- [Study questions]:
1. Reproduce the part of the nOps Karpenter FAQ that opens with the words containing "3. Can we import" and closes with "configuration process easier.".
2. Write what comes next in the nOps Karpenter FAQ, picking up after its last line.

━━ Source extract ━━

  3. Can we import the YAML for existing node class and NodePools to configure Compute Copilot EKS NodePools?

    • Yes, you can still use your existing YAML code. However, we now offer a new import feature that allows you to import your existing node classes and node pools directly. The Create NodePool section of this documentation explains how to import node classes and node pools, making the configuration process easier.
  4. Does nOps provide DevOps support to customers migrating from cluster autoscaler to Karpenter?

    • nOps has experienced engineers who provide free of cost support to all clients to help them with Karpenter migration. You can get as much on-call support as you need to review your Karpenter settings. We also conduct monthly “Karpenter Office Hours” with our existing customer audience to build a community where we can share our experience, customers can ask questions in an open forum, see hands-on to some basic Karpenter implementation practices and much more. However, nOps is not a Service company and therefore, we do not take responsibility for your migration project or provide dedicated DevOps resources or do managed services. Our support is limited to only providing guidance and reviews. Note: If you want a recording of the most recent “Karpenter Office Hours” then please drop us an email on ‘support@nops.io’.
  5. Does nOps Compute Copilot for EKS support configuration of Multiple NodePools while setting up nOps Karpenter provisioner?

━━━
━━ Excerpted records ━━

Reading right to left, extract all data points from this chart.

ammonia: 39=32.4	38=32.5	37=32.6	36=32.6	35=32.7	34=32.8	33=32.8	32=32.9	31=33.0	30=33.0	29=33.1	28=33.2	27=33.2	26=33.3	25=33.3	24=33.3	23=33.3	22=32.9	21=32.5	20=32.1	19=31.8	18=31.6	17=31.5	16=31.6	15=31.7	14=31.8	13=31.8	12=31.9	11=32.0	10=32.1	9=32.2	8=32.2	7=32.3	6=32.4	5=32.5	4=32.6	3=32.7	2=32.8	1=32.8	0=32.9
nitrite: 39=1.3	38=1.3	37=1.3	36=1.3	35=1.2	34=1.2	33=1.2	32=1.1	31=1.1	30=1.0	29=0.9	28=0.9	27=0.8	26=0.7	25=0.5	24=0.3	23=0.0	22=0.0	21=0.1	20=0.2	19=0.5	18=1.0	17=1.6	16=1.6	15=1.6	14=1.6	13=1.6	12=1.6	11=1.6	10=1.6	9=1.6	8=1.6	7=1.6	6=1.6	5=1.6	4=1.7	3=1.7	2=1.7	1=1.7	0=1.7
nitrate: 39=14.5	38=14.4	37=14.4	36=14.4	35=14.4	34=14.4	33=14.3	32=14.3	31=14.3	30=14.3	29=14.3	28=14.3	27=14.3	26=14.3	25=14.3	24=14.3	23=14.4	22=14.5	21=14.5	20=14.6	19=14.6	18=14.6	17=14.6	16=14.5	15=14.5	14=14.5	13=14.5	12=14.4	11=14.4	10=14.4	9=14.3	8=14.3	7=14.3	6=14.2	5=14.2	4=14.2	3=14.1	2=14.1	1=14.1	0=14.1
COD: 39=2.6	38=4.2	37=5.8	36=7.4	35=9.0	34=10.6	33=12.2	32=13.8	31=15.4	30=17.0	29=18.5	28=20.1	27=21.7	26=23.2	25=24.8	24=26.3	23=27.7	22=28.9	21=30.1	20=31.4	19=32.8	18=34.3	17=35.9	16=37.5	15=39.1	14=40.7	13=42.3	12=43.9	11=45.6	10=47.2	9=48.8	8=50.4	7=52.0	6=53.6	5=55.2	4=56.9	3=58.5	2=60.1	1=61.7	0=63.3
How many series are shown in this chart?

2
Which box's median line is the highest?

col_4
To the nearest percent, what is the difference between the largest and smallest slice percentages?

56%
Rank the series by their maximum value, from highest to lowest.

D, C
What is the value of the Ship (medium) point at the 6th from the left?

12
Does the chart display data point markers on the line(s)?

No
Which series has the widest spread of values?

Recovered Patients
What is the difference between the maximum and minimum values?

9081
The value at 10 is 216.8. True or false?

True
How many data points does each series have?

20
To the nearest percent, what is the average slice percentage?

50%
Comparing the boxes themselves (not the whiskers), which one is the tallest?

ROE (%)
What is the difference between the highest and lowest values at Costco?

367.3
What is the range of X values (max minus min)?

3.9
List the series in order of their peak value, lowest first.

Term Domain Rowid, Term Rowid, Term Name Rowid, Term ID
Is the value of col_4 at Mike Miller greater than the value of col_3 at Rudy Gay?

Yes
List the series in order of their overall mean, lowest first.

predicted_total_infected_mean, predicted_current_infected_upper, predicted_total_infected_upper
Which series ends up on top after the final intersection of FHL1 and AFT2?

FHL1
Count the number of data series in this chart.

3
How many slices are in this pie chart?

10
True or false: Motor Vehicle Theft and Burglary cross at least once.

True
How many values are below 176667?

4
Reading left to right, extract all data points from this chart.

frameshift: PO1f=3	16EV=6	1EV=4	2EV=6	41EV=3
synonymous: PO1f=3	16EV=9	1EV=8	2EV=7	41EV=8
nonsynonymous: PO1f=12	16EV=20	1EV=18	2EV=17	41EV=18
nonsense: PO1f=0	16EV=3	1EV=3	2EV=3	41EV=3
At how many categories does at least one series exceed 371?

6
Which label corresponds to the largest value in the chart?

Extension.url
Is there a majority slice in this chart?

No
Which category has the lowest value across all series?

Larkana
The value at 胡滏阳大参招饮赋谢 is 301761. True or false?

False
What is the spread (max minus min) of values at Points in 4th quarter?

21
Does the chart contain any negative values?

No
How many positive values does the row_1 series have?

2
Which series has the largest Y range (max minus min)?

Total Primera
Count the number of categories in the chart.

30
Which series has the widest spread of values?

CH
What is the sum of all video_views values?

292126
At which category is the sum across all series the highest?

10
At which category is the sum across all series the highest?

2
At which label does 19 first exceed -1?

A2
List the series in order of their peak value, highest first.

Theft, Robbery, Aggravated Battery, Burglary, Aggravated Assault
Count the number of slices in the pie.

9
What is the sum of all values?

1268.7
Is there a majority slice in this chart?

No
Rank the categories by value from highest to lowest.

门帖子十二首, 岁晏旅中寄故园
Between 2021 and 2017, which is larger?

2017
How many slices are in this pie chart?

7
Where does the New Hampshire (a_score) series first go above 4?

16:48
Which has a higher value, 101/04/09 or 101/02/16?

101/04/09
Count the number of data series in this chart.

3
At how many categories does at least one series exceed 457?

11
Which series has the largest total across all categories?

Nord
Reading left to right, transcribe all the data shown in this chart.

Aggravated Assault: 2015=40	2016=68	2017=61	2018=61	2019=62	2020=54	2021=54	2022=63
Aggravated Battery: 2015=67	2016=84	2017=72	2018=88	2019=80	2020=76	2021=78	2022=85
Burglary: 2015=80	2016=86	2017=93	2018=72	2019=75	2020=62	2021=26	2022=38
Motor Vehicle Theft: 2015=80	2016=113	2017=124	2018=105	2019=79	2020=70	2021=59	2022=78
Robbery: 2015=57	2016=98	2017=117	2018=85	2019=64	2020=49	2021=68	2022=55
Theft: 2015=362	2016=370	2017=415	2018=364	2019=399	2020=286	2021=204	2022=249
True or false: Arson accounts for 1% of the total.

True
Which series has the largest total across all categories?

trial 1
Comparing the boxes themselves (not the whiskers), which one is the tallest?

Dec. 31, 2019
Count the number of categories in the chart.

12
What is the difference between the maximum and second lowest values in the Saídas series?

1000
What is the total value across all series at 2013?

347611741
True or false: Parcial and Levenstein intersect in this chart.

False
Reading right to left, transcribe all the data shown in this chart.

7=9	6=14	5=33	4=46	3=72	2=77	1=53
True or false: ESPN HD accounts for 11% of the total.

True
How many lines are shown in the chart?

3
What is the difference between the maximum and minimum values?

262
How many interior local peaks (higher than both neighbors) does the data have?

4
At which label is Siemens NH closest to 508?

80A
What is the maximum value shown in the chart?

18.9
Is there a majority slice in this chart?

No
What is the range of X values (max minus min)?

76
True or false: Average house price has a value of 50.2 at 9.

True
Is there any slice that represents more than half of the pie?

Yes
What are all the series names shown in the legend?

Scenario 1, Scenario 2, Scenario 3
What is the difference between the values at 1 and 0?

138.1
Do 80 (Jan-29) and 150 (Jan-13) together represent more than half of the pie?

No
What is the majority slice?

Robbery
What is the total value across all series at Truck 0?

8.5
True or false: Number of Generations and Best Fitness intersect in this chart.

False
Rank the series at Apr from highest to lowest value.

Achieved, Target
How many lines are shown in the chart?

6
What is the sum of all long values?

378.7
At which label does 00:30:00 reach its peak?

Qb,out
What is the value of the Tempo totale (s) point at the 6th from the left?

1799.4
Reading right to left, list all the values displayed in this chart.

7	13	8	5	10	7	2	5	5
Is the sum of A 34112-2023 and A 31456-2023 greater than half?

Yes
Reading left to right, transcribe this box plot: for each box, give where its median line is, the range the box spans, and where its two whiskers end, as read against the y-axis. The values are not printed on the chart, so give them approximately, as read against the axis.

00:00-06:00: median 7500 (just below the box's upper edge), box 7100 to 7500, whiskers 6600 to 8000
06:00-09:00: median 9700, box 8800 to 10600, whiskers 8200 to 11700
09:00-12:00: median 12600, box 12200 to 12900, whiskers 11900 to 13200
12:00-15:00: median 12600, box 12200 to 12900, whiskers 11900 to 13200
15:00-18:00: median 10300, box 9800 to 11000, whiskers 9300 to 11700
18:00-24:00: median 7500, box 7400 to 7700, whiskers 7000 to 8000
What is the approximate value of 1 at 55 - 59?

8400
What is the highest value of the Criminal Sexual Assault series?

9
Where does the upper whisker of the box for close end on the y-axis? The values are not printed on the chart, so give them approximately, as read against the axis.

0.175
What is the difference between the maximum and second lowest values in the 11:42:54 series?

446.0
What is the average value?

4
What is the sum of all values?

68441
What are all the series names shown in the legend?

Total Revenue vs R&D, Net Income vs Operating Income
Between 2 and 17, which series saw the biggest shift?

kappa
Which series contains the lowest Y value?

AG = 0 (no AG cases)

━━━

- [Results for each task]:
1.
3. Can we import the YAML for existing node class and NodePools to configure Compute Copilot EKS NodePools?

    • Yes, you can still use your existing YAML code. However, we now offer a new import feature that allows you to import your existing node classes and node pools directly. The Create NodePool section of this documentation explains how to import node classes and node pools, making the configuration process easier.

2.
    • Yes, absolutely. Setting up multiple NodePools is a very common thing that customers ask for and we have made it very user friendly to configure that. You get two options to do it, configure in the UI using Auto Config or configure via existing YAML template import using Manual Config method.
  6. I have multiple applications running on the clusters which have different instance requirements, can Compute Copilot support different instance types in such cases?

    • Yes, Compute Copilot does allow you to pick & choose only those instance types that you’d want nOps Karpenter provisioner to provision.
  7. Is it possible to set minimum threshold values for metrics like CPU and Memory while configuring my Karpenter provisioner in Compute Copilot?

    • Yes, we allow users to set the minimum CPU and Memory metrics
  8. Can I put my Stateful workloads on EKS Compute Copilot?

    • EKS Compute Copilot does not come with any limitation on Stateful workloads. However, we do not recommend putting Stateful Workloads on Spot Instances if they are running mission critical operations.
  9. How can I identify resources managed by Compute Copilot EKS?

    • Compute Copilot EKS adds a common tag to all resources it manages. This is accomplished by automatically adding a tag in the spec.tags section of AWSNodeTemplates. The value of the tag is nops:nks:enabled=true and it will appear on all EC2 managed by Compute Copilot EKS.
  10. What is the architecture of the CloudFormation Stack?

    • The stack automates the process of creating and managing IAM roles for EKS clusters, ensuring the proper roles are associated with the service account used by the nOps Agent Stack.

    Cloudformation

    note
    • Optional IAM User Support: The template can also handle situations where an IAM user might be needed, making it suitable for environments lacking OIDC identity providers.
    • Onboarding Confirmation: The Lambdas send a request to nOps to confirm CloudFormation onboarding.
  11. What is the architecture of the nOps Terraform module?

    • The Terraform module is hosted in the public Terraform Registry, allowing customers to use it as a source in their own Terraform configurations.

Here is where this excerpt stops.